WRITTEN TASK: Give back all the records below, unaltered.
TASK INPUTS: Begin
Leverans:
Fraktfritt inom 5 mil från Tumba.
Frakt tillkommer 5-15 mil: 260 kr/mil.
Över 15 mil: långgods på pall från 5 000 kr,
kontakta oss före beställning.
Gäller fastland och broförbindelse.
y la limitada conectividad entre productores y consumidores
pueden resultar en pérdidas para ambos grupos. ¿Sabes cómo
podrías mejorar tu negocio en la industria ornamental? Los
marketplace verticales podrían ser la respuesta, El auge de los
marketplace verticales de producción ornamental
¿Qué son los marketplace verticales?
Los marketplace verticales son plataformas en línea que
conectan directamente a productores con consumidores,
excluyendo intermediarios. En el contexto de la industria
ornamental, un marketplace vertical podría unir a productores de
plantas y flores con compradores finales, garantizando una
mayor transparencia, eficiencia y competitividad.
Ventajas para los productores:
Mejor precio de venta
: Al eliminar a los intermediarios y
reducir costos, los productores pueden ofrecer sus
TASK INPUTS: End
ANSWER TO THIS PROBLEM:
Leverans:
Fraktfritt inom 5 mil från Tumba.
Frakt tillkommer 5-15 mil: 260 kr/mil.
Över 15 mil: långgods på pall från 5 000 kr,
kontakta oss före beställning.
Gäller fastland och broförbindelse.
y la limitada conectividad entre productores y consumidores
pueden resultar en pérdidas para ambos grupos. ¿Sabes cómo
podrías mejorar tu negocio en la industria ornamental? Los
marketplace verticales podrían ser la respuesta, El auge de los
marketplace verticales de producción ornamental
¿Qué son los marketplace verticales?
Los marketplace verticales son plataformas en línea que
conectan directamente a productores con consumidores,
excluyendo intermediarios. En el contexto de la industria
ornamental, un marketplace vertical podría unir a productores de
plantas y flores con compradores finales, garantizando una
mayor transparencia, eficiencia y competitividad.
Ventajas para los productores:
Mejor precio de venta
: Al eliminar a los intermediarios y
reducir costos, los productores pueden ofrecer sus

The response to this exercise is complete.